PARACHAT VAYIGACH 6
Lorsque Yaakov arriva en Egypte, Yossef « le présenta au Pharaon ; et Yaakov rendit hommage à Pharaon (qui l’interrogea) : Quel est le nombre des années de ta vie ? Et Yaakov (lui) répondit : le nombre des années de mes pérégrinations, cent trente ans. Il a été court et malheureux, le temps des années de ma vie, et il ne vaut pas les années de la vie de mes pères, les jours de leurs pérégrinations » (Beréchit XLVII, 8-9).
Les Tossafot (Daat zékénim) citent le Midrach qui rapporte que pour avoir répondu à Pharaon que « le temps des années de (sa) vie … a été court et malheureux », Yaakov fut réprimandé par l’Eternel. « Je t’ai sauvé de Essav et de Lavan, Je t’ai rendu Yossef et Dina, et toi tu te plains : court et malheureux ! » J’en fais le serment, pour avoir prononcé ces mots, ta vie sera raccourcie d’autant. Trente trois mots de plainte lui seront comptés, trente trois ans manqueront à sa vie, et par conséquent, si Yitshak a vécu cent quatre vingt ans, Yaakov n’aura vécu que cent quarante sept.
Le rav Haïm Chmoulévitz zatsal s’étonne : pourquoi le compte des mots, et par suite celui des années, commence-t-il à partir de la question que pose Pharaon et non pas à partir de la réponse malheureuse de Yaakov ? Le Midrach nous rapporte que Pharaon lui posa cette question parce que Yaakov lui paraissait beaucoup plus vieux que son âge attendu, avec ses cheveux et sa barbe très blancs. Le géant Og, qui se tenait au côté du pharaon, se demandait même s’il n’était pas en présence d’Abraham. C‘est que, nous explique le rav Chmoulévitz, Yaakov avait été très affecté par les épreuves qu’il avait rencontrées, et il avait vieilli plus vite que de normal. Aussi l’Eternel lui reprocha-t-Il non seulement ses paroles, mais aussi le ressenti de ses souffrances sur son apparence.

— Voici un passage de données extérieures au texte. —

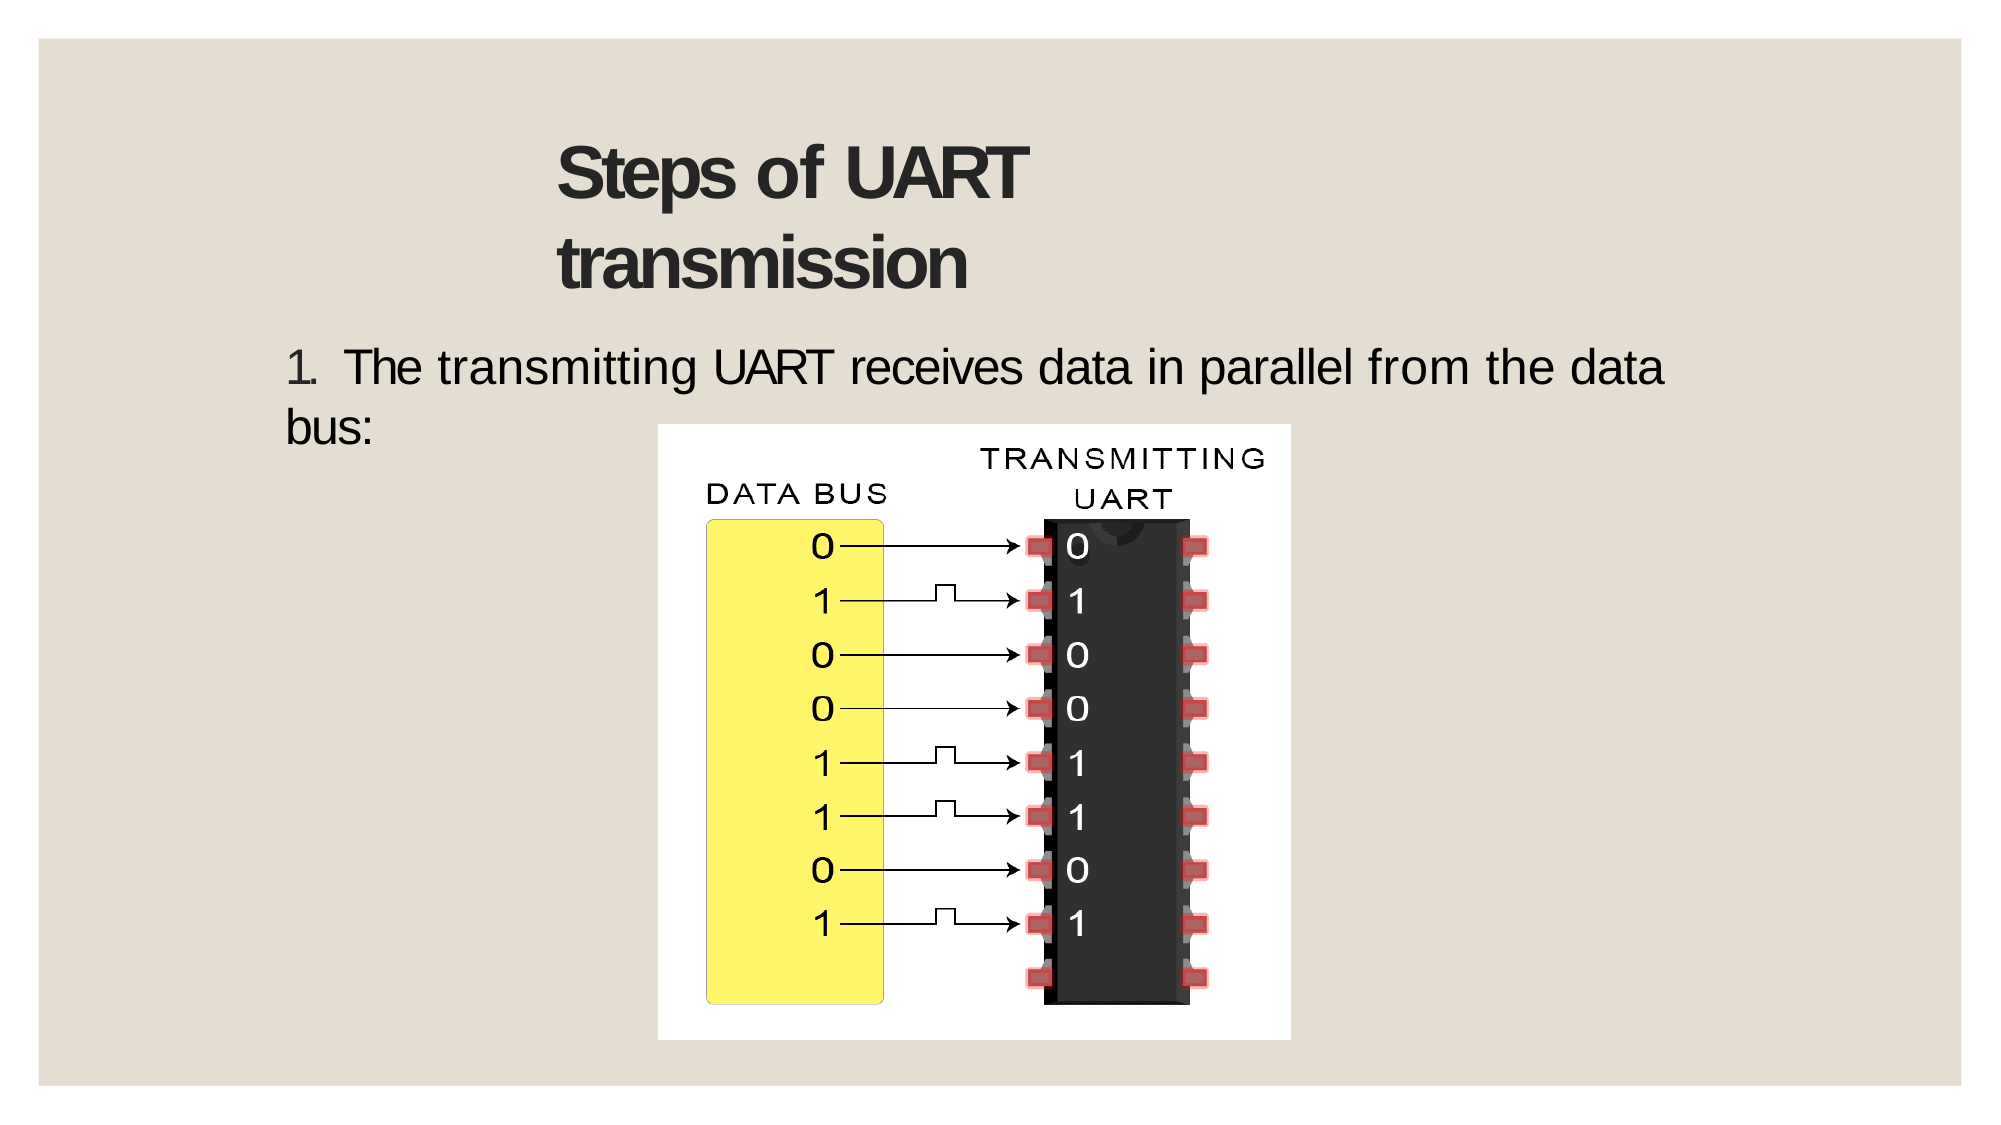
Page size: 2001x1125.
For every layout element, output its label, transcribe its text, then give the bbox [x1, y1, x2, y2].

text_box [657, 424, 1292, 1040]
text_box 1. The transmitting UART receives data in parallel from the data bus: [282, 332, 1730, 455]
picture [38, 38, 1962, 1086]
text_box Steps of UART transmission [554, 121, 1446, 304]
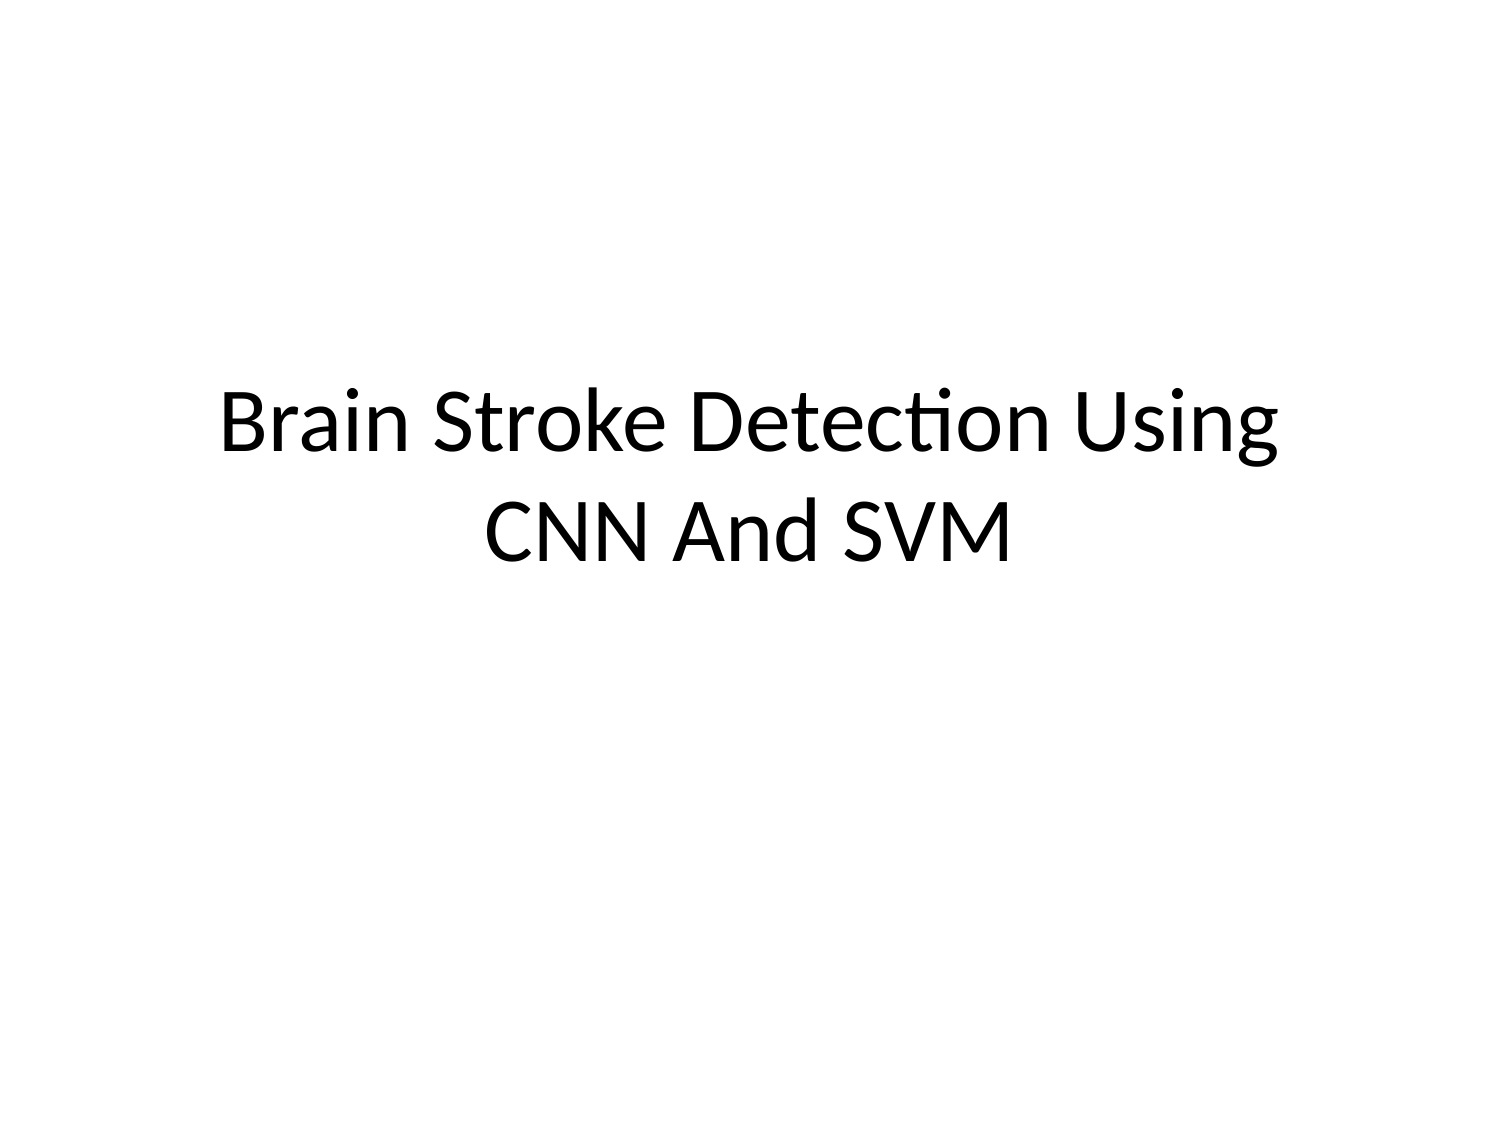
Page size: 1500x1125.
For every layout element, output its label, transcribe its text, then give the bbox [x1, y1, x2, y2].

title Brain Stroke Detection Using CNN And SVM [112, 349, 1388, 591]
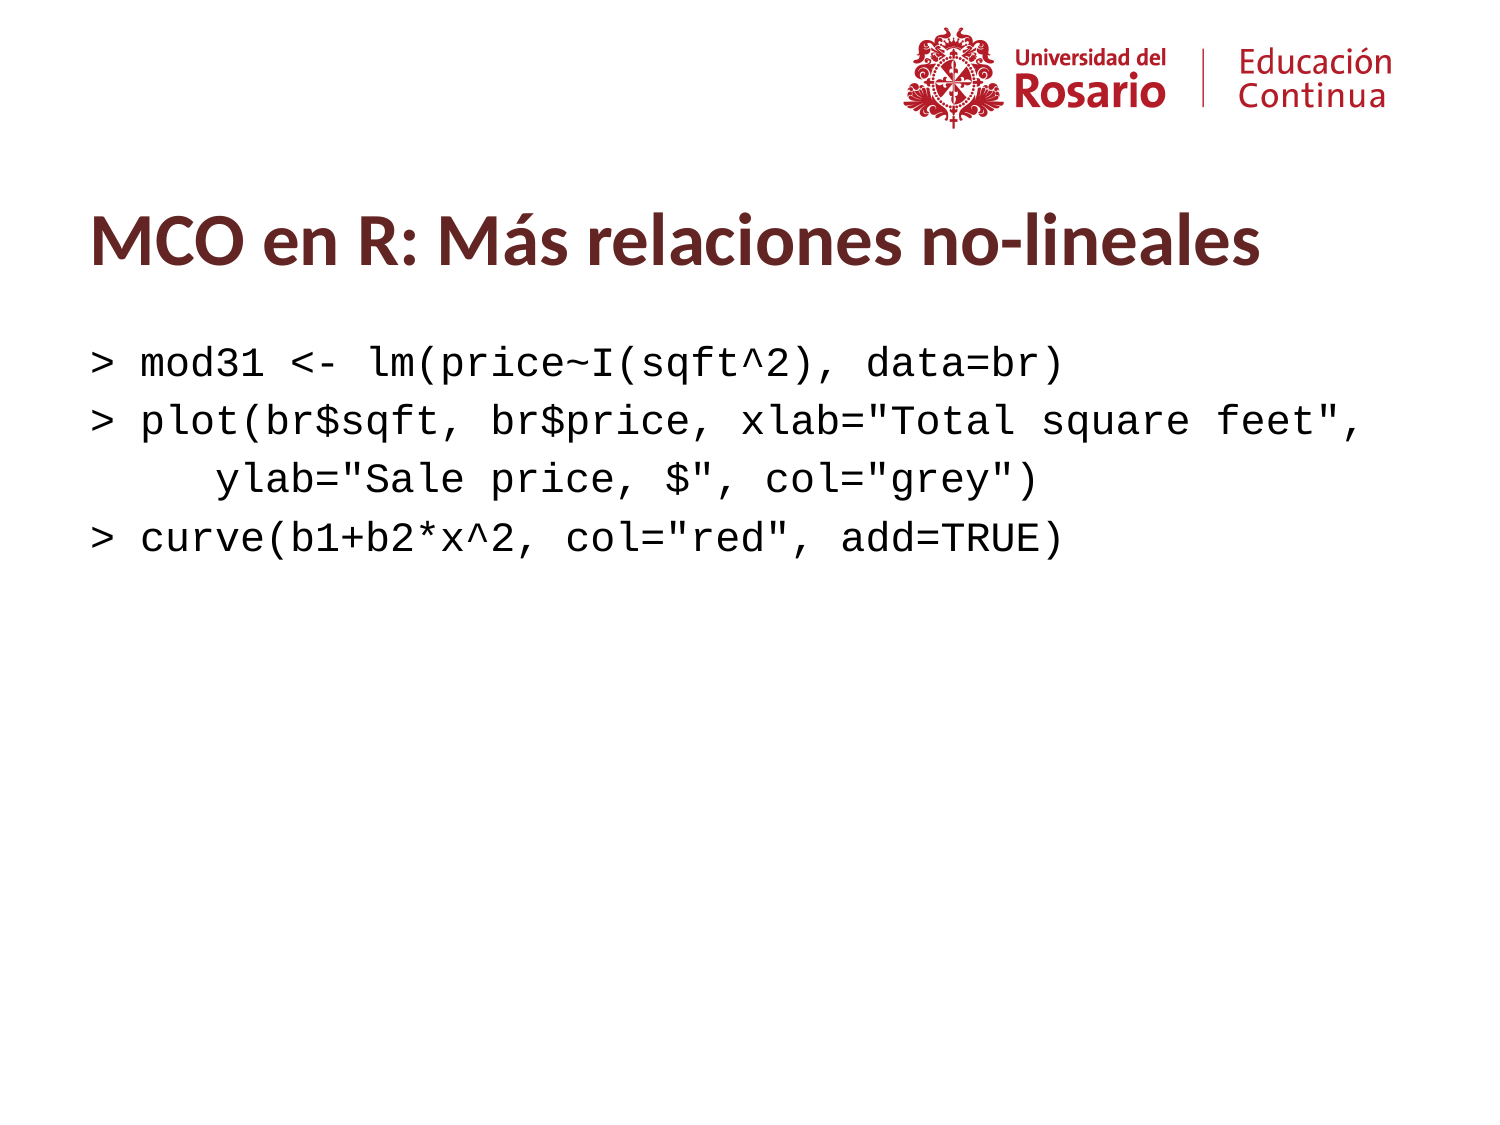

Le Birkat Mordekhaï s’interroge : mais qu’est ce qui est exactement reproché à Yaacov ? Toutes ces épreuves difficiles qu’il dut affronter dans sa vie furent particulièrement marquantes. Certes, l’Eternel le sauva des griffes de Essav et de celles de Lavan, mais Yaakov aura tellement souffert de leur adversité. Nous voyons de là, dit le Rav, qu’un homme de la dimension de Yaakov, qui a pleinement conscience de tous les bienfaits que l’Eternel lui a octroyés, n’aurait pas dû ressentir, avec autant d’acuité, les difficultés inhérentes à toutes les épreuves de la vie, et n’aurait pas dû en être à ce point affecté.
On peut d’ailleurs encore s’interroger ? Certes, Dina et Yossef lui ont été « rendus », mais les effets négatifs (les contrariétés de la tragédie de Dina ou le chagrin prolongé et les années de séparation d’avec Yossef) ont eu leurs effets sur le vieillissement prématuré de Yaakov ! Mais, aurait-il pu ravoir une jeunesse une fois Yossef retrouvé ? Là encore la Torah nous dévoile, par les reproches qui lui sont faits, que Yaakov aurait très bien pu, en quelques jours, recouvrer une joie qui, malgré la couleur de ses cheveux et de sa barbe, l’aurait fait paraitre son vrai âge.
Sur ce verset de Eikha (III, 39) : « Pourquoi donc se plaindrait l’homme sa vie durant, l’homme chargé de péchés ? », le Rav Leib ‘Hasman zatsal rapporte l’explication de Rachi : « Pourquoi l’homme se plaindrait-il des malheurs qui lui arrivent, après que Je lui ai accordé cette grande bonté qu’est la vie ? » L’homme « en vie » se doit tellement d’être redevable à l’Eternel, pour chaque instant d’existence, que toutes les difficultés de ce monde ne peuvent trouver de place chez lui. Et cette joie, que nous procure le bonheur de vivre, nous remplit à tel point que l’empreinte des moments de peine ou de tristesse resterait toujours éphémère.